■ **Requirement**: Whenever a line below includes the string "Übersetzungen", show it.

■ **Records supplied**:

• • • • •

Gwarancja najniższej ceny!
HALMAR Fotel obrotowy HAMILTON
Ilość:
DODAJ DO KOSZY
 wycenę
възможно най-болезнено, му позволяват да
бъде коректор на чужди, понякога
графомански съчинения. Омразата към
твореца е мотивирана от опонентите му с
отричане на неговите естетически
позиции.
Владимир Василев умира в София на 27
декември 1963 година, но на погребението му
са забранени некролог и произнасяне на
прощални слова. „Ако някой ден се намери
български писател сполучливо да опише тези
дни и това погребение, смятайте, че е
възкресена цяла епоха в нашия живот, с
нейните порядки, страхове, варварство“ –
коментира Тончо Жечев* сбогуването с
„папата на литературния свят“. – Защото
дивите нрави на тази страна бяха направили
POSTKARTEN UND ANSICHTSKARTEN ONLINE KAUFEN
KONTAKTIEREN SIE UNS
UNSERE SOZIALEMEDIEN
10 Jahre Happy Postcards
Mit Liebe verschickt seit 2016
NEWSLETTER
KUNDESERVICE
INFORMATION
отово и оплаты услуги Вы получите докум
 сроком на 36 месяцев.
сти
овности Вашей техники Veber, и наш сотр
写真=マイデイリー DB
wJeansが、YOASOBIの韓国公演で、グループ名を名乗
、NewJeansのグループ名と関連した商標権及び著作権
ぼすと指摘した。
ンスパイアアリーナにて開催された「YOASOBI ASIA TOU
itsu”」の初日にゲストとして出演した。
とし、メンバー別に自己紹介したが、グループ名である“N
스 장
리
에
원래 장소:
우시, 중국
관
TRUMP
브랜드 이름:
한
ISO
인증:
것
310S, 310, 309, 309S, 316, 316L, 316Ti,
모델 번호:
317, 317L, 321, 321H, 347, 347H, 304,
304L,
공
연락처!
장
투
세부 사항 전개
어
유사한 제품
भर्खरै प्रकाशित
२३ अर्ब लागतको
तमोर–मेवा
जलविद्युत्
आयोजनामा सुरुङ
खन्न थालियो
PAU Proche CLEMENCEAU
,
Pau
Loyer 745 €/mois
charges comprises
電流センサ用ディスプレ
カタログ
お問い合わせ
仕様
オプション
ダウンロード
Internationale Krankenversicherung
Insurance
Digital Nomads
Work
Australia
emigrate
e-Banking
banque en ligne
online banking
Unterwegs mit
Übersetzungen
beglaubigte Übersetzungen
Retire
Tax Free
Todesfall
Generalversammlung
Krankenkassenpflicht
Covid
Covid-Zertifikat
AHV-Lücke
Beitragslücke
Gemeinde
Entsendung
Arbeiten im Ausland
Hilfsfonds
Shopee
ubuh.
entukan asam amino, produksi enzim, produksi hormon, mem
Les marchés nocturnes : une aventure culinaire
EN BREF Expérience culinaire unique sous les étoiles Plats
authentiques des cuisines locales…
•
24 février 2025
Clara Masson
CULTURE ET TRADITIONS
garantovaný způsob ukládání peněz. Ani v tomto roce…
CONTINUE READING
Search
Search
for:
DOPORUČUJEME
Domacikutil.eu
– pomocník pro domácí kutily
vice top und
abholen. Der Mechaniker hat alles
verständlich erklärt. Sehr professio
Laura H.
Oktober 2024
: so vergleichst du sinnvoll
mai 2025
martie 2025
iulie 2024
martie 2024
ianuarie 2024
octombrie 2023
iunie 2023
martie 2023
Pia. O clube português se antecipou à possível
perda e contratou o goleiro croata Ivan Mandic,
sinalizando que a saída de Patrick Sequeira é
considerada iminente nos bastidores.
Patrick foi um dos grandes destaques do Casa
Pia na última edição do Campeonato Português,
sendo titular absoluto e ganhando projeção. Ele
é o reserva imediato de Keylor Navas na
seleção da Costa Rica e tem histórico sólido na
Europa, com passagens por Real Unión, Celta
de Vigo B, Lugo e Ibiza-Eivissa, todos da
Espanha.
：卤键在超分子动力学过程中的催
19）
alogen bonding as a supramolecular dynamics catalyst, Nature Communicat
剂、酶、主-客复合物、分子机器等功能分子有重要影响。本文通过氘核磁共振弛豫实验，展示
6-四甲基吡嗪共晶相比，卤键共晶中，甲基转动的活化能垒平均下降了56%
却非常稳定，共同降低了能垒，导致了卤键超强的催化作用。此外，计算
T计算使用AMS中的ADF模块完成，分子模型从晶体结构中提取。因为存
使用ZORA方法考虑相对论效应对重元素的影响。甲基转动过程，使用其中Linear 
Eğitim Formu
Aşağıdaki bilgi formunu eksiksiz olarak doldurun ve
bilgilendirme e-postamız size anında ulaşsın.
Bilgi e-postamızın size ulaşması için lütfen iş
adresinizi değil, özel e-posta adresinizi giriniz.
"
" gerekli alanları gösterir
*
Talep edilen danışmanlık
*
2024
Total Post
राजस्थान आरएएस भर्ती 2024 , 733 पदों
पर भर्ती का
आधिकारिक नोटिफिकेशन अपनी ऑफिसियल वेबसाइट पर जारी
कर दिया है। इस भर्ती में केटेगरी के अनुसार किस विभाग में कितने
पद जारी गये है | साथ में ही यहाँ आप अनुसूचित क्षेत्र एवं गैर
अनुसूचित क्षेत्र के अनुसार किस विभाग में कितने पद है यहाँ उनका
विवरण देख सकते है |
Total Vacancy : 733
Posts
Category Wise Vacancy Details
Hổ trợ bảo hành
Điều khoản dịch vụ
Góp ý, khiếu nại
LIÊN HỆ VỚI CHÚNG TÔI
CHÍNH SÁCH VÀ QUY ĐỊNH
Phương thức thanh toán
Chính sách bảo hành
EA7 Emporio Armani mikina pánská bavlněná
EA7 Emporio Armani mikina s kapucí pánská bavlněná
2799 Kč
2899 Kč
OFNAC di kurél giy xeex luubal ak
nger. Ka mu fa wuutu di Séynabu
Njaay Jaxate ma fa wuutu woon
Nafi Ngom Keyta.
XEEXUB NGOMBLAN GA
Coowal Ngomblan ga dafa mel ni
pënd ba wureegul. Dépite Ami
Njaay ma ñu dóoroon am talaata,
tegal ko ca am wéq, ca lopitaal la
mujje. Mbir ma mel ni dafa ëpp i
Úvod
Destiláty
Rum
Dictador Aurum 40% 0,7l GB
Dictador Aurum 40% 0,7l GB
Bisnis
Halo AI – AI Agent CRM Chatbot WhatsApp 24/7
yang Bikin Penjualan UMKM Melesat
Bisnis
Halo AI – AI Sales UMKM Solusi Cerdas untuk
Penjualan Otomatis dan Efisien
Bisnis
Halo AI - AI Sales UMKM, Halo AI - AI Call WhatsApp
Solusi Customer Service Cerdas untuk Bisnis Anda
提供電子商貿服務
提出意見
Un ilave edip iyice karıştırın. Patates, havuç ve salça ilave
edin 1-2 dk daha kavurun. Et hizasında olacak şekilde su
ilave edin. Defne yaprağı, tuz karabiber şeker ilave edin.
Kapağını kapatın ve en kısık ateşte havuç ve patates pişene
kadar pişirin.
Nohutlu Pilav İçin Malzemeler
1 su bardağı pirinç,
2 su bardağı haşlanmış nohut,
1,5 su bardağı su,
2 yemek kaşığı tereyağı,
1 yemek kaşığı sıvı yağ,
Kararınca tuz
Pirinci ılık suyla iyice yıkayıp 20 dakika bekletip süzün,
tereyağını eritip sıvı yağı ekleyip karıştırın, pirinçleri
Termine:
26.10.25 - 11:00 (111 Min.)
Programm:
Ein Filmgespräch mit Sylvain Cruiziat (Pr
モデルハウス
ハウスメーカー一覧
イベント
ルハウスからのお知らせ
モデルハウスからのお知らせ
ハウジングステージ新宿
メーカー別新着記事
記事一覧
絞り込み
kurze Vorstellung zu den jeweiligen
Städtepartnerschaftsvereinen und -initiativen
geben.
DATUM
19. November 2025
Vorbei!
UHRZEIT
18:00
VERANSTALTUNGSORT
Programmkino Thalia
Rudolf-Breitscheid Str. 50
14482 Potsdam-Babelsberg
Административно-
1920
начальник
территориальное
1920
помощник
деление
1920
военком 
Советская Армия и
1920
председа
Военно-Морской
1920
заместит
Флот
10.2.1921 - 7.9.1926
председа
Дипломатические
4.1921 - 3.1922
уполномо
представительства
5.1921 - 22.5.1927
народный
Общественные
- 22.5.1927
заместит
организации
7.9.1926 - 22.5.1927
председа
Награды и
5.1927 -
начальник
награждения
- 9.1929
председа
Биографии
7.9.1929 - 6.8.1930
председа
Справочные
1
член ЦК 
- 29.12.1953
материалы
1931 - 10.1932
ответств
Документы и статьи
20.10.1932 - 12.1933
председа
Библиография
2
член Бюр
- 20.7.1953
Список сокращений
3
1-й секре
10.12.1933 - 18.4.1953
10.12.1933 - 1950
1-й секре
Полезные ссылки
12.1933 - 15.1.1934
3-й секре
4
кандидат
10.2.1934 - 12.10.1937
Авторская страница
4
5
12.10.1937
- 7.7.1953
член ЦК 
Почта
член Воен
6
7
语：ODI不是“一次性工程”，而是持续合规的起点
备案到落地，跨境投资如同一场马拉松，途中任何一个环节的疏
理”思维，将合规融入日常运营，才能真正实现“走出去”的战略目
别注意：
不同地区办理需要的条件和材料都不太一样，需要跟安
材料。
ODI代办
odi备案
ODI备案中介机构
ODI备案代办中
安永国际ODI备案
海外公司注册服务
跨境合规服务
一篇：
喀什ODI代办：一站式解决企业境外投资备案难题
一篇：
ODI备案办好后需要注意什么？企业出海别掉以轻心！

• • • • •

■ **Solved problem**:
Übersetzungen
beglaubigte Übersetzungen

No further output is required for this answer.